I just want to title everything I write about hospice work as “Loving and Letting Go.” Already used that title before though…

A rough, after-work ramble, no grammar corrections or editing (maybe I’ll get to that later):

Hospice work for me is being present, observing, attuning, attaching, loving, and then letting go.

One of the hardest situations for me that I encounter at work happened this weekend. Giving intense care for the past 24 out of 48 hours to someone actively dying and their family – being very attuned, involved, intimate with them, witnessing the subtle changes of the body shutting down and the love and grief of the family, tending to all of them. And then after this dense, meaningful time together my last shift of the weekend is over and it’s time to go home and I won’t be back for several days – knowing this person will probably die within hours. It’s so hard to leave, right at the end, I want to stay and continue my care until completion of this person’s life that I have been so intensely and uniquely involved in. I am attached to the dying person, to their family and to my co-workers in this warm cocoon of care that the Guest House is. But I let go, I say goodbye, many hugs and wet eyes and gratitude and well-wishes. And I hand off the baton to the next shift and walk out the door into the night.

Living and dying go on and on – it’s like a river I step in and out of – although of course it’s everywhere all the time, it’s all of us, but it is more explicit and raw and bare at hospice. I say this all the time but it is such deeply fulfilling work to be right in the heart of someone’s last time on earth. I meet them where they are and give them the best care I can and then they go. Impermanence in all its beauty, with all its warts, complete and incomplete, in process, over and over again.

Massive, rotting cancer wound and a still-lovely face and hands, the complexity of family love around her; I understand this quote so well:
“Beauty is simply reality seen with the eyes of love.”

(Quote from Rabindranath Tagore.)

=== Supplied records ===
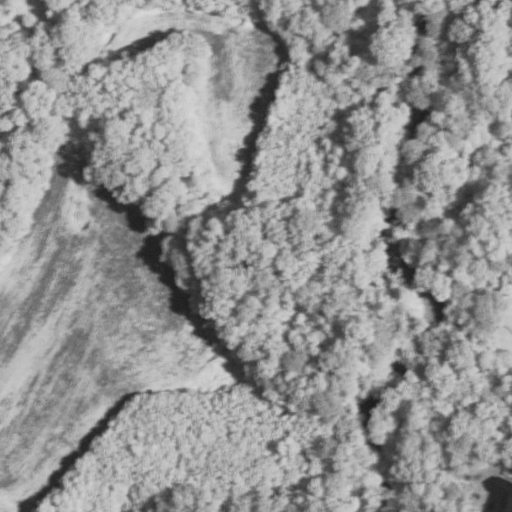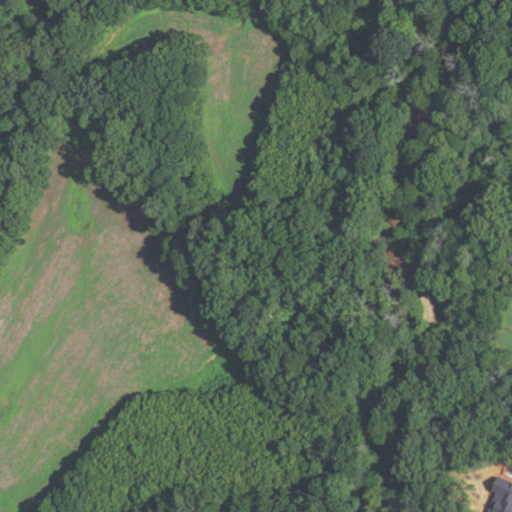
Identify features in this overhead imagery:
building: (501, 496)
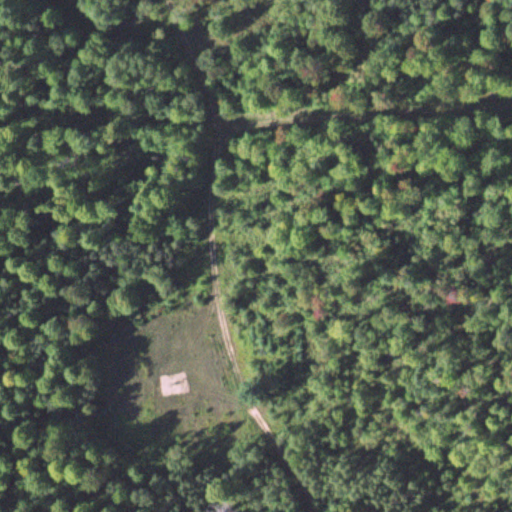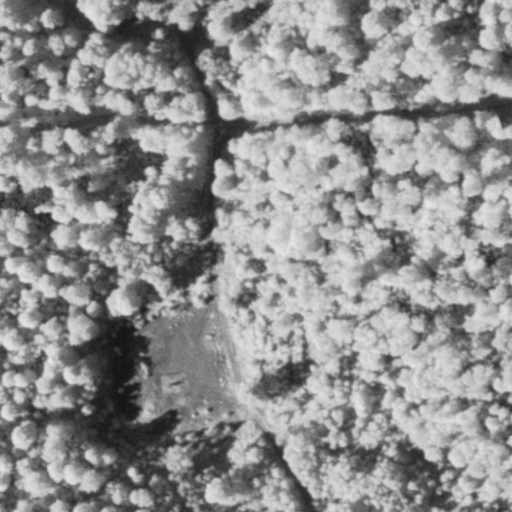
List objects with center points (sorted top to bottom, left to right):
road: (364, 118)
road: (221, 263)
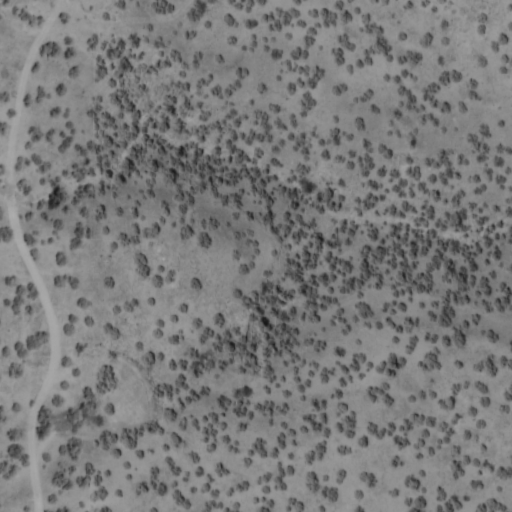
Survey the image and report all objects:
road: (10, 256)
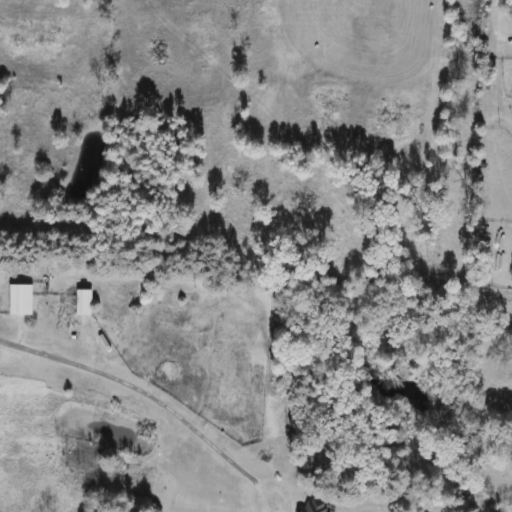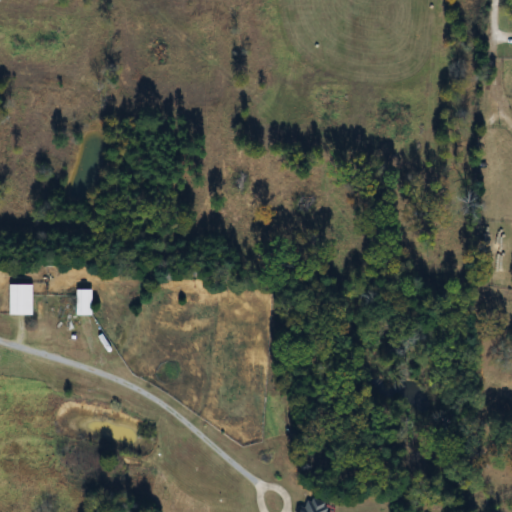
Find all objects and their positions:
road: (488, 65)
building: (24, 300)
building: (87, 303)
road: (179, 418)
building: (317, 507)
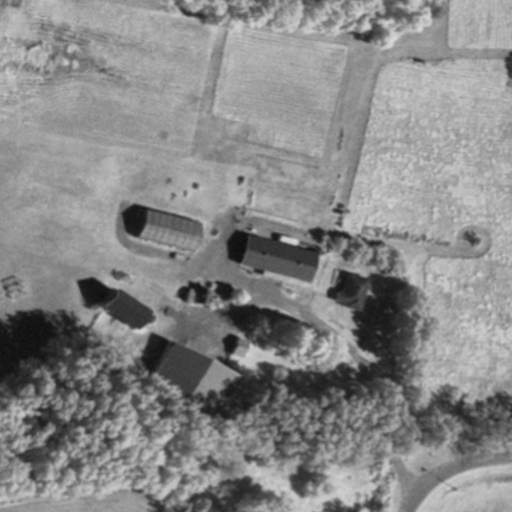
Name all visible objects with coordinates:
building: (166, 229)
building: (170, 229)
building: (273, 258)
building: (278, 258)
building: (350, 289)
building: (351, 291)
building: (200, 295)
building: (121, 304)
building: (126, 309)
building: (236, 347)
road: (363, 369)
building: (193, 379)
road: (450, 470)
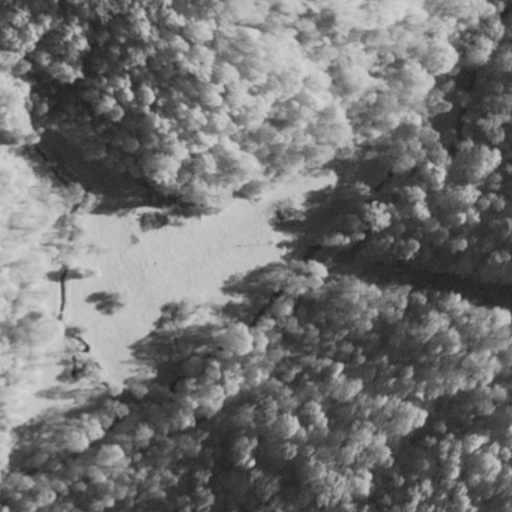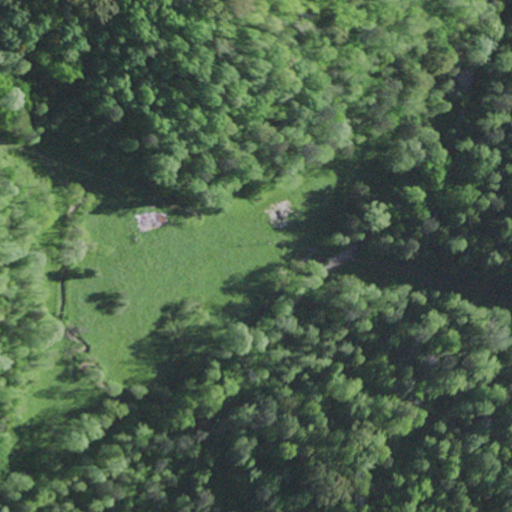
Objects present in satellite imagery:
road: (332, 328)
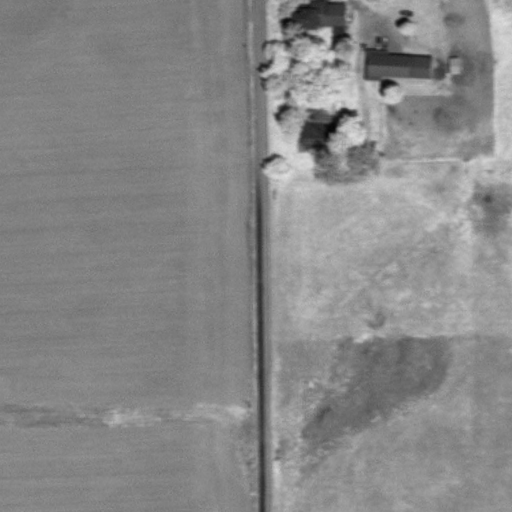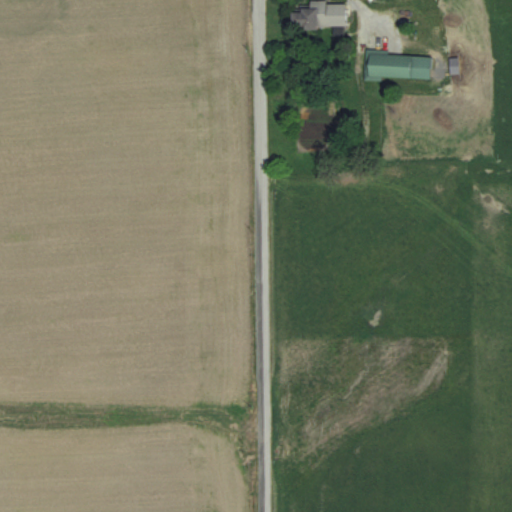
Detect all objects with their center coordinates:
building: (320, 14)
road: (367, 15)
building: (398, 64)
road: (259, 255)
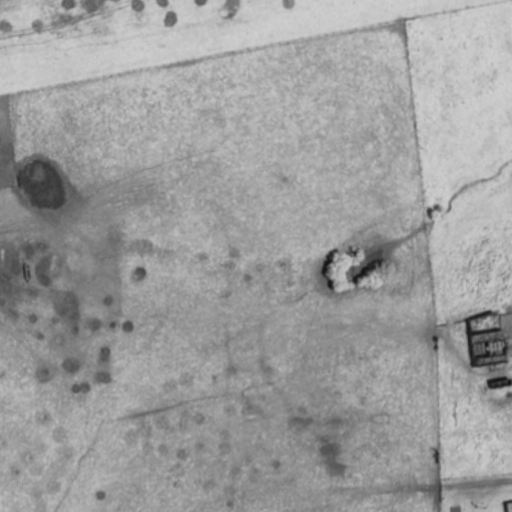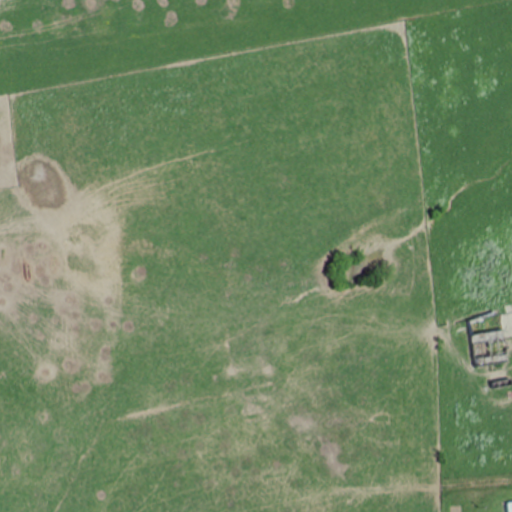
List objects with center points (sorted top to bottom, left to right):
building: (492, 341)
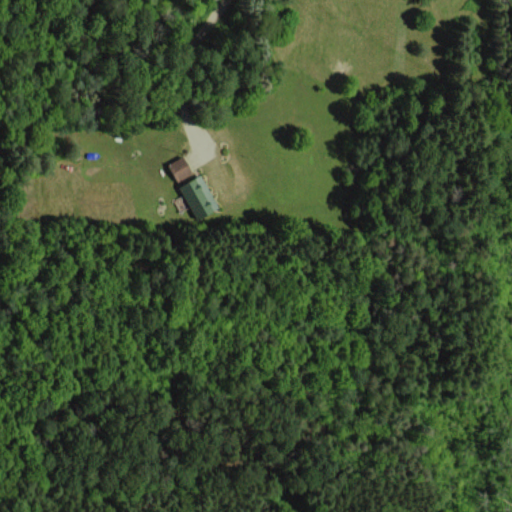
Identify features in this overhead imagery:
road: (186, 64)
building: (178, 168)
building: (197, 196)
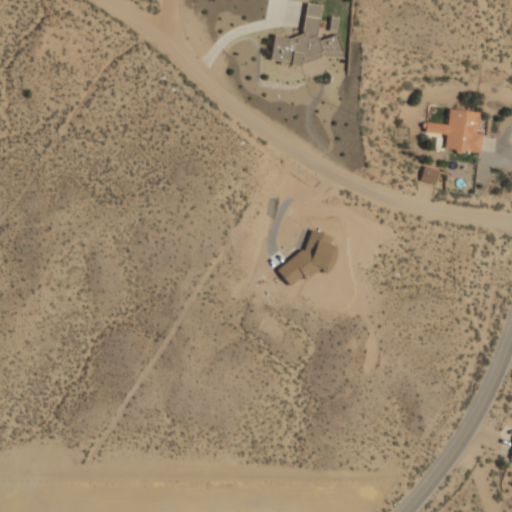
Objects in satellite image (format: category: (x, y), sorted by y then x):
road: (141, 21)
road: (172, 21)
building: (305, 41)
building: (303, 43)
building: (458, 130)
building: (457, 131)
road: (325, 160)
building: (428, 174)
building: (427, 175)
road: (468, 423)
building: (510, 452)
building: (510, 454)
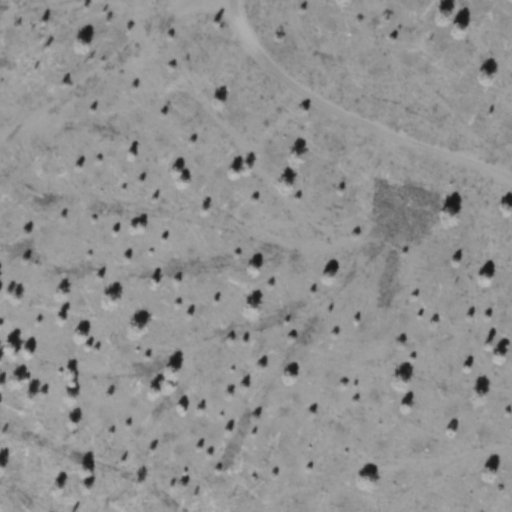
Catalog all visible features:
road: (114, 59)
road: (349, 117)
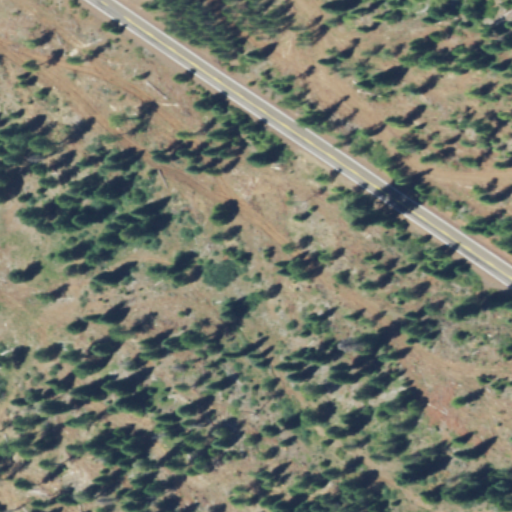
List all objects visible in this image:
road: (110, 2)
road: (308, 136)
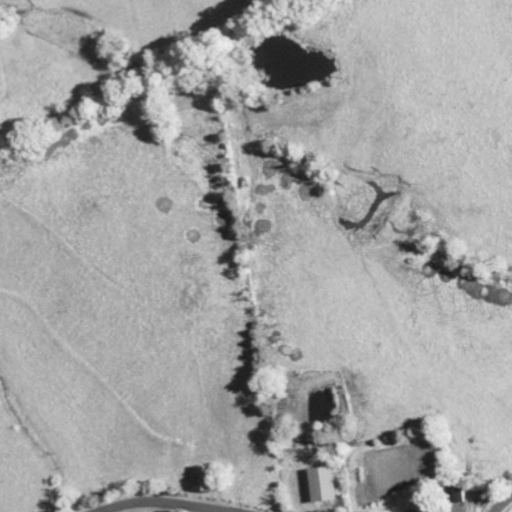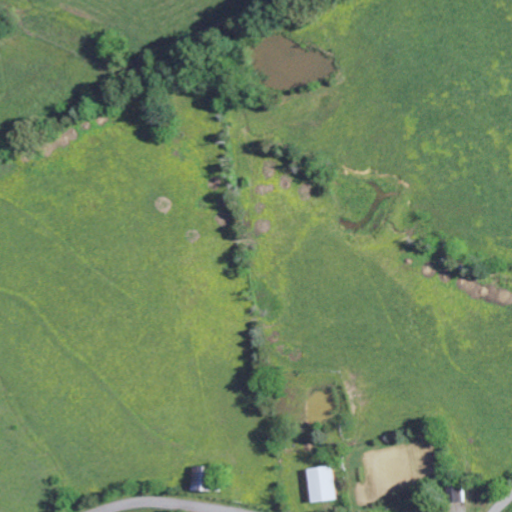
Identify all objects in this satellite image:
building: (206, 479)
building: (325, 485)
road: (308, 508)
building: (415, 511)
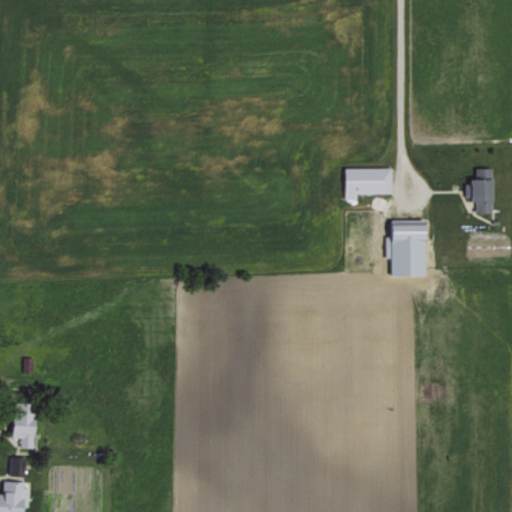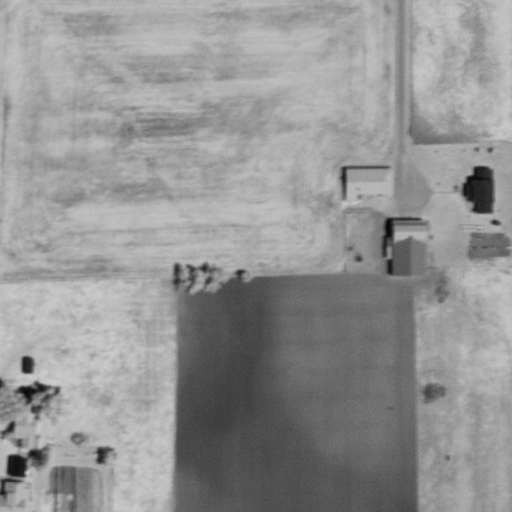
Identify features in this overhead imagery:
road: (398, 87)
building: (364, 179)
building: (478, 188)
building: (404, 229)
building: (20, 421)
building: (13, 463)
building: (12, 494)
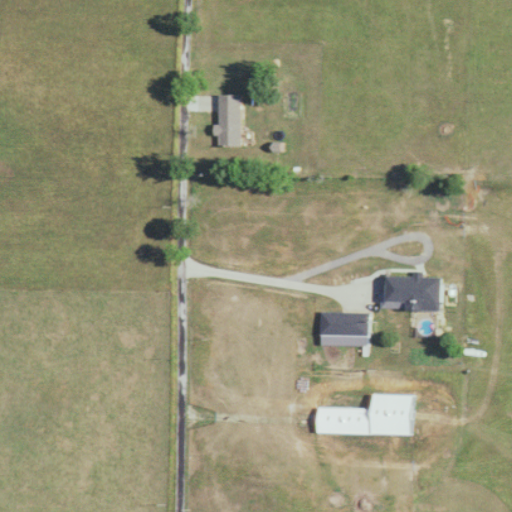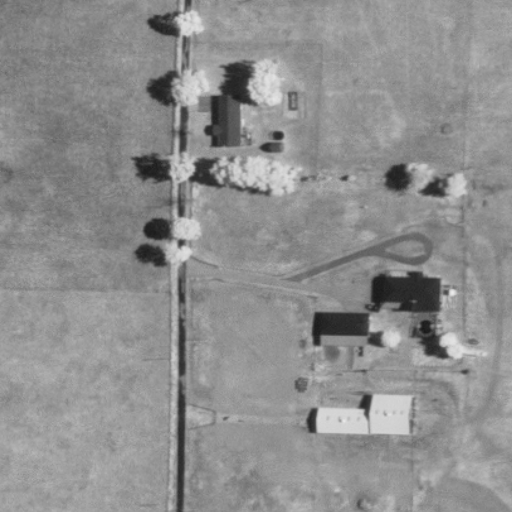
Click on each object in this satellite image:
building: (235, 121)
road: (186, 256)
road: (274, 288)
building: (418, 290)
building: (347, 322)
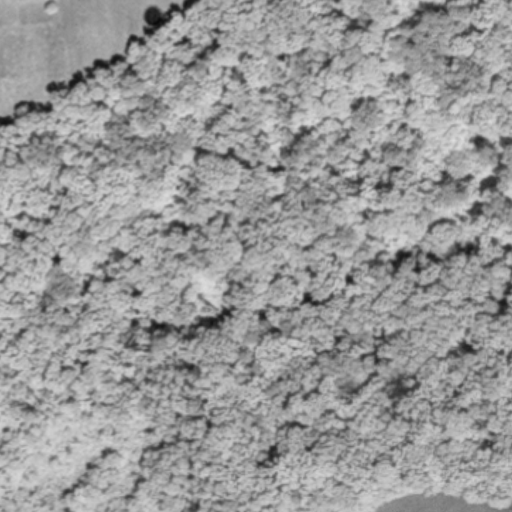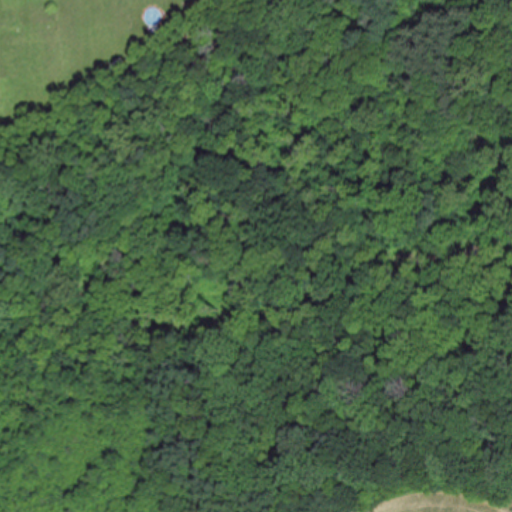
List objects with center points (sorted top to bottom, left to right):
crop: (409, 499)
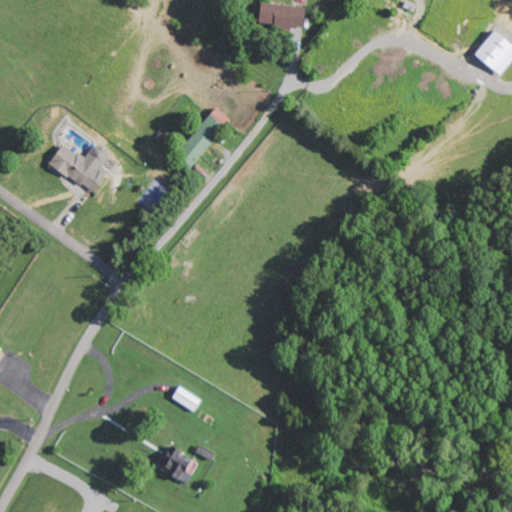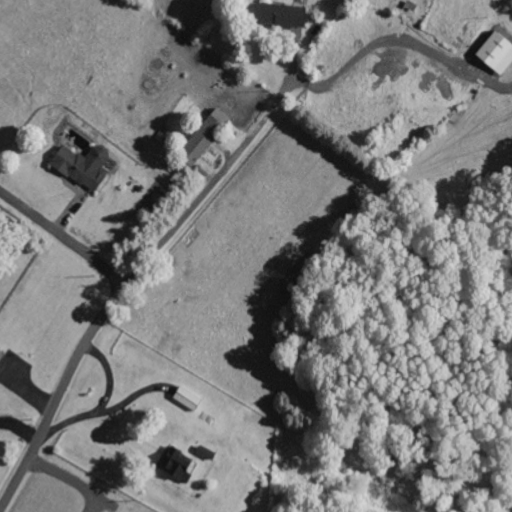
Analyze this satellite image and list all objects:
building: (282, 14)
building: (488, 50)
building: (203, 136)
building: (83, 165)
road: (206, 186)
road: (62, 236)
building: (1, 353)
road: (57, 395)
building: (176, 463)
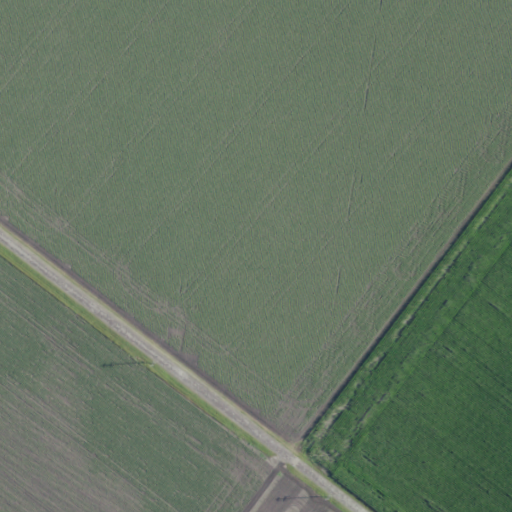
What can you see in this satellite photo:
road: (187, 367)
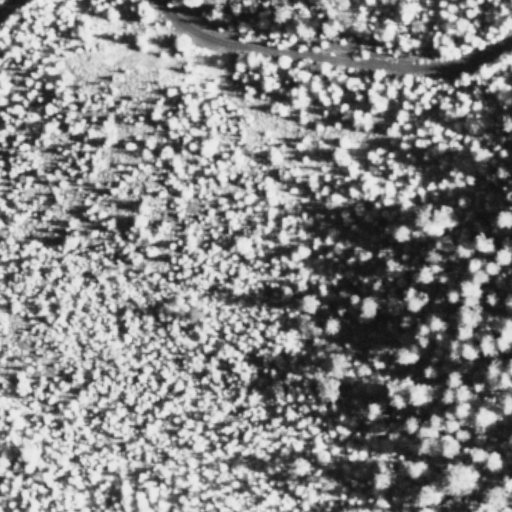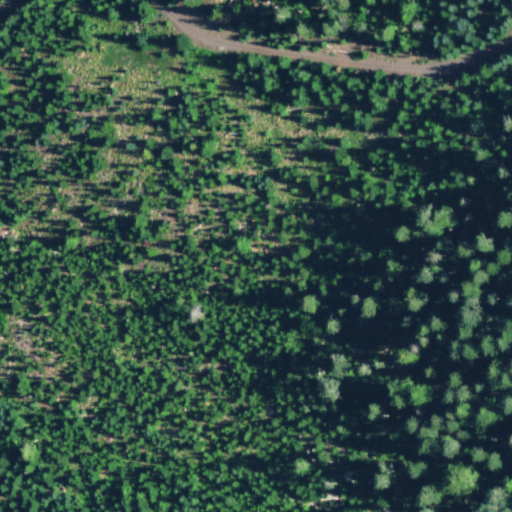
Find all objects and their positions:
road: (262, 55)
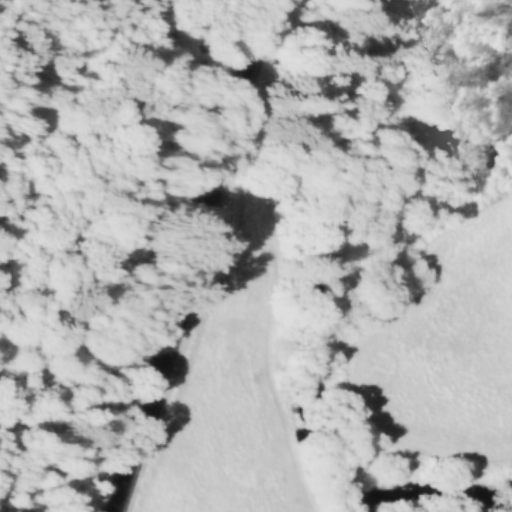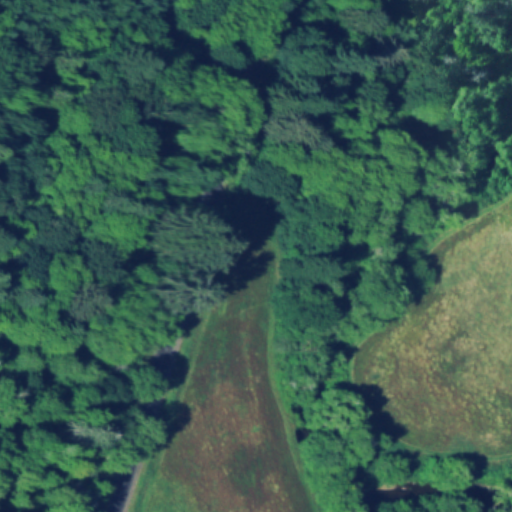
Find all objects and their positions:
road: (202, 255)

=== Questions to answer ===
1) In the hospice post, whose words is the closing quote attributed to?
2) Transcribe the hospice post from "A rough, after-work" to "then letting go.".
3) According to the hospice post, what does hospice work consist of for the writer? List each part in the order given.

=== Task-by-task results ===
1) Rabindranath Tagore

2)
A rough, after-work ramble, no grammar corrections or editing (maybe I’ll get to that later):

Hospice work for me is being present, observing, attuning, attaching, loving, and then letting go.

3)
being present
observing
attuning
attaching
loving
letting go